● Stored data
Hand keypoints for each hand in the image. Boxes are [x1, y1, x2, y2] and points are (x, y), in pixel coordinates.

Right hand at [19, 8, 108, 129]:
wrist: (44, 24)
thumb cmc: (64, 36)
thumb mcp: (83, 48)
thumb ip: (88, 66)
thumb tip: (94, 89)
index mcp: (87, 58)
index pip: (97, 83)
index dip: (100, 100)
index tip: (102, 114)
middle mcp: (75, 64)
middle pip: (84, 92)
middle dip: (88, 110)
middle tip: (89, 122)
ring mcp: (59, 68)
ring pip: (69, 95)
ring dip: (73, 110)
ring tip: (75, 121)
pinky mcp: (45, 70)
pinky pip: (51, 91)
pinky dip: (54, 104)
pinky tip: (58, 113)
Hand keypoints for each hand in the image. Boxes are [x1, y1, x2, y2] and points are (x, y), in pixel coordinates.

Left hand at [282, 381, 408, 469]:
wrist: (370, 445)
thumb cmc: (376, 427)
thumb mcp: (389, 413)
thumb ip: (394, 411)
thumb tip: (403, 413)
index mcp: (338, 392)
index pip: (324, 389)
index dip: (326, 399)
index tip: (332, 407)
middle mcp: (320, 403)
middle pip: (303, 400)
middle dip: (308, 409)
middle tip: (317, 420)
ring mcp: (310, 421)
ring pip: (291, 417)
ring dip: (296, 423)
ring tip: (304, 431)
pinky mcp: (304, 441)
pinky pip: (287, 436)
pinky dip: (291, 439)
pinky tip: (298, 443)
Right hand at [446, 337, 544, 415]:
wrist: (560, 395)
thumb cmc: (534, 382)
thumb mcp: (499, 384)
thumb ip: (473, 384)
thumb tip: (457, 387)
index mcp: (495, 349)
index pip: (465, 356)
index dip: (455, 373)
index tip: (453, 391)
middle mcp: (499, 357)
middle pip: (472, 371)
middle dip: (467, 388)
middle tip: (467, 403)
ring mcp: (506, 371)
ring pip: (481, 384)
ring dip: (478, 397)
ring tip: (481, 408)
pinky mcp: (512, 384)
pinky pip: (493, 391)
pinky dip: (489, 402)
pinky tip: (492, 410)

● Exercise description
Please return only the lines above, starting at the line that has "index pip: (97, 83)" and ending at the line that has "pinky tip: (58, 113)", keeping both and leaving each one unchanged.

● Result
index pip: (97, 83)
index dip: (100, 100)
index tip: (102, 114)
middle mcp: (75, 64)
middle pip: (84, 92)
middle dip: (88, 110)
middle tip: (89, 122)
ring mcp: (59, 68)
ring pip: (69, 95)
ring dip: (73, 110)
ring tip: (75, 121)
pinky mcp: (45, 70)
pinky pip: (51, 91)
pinky dip: (54, 104)
pinky tip: (58, 113)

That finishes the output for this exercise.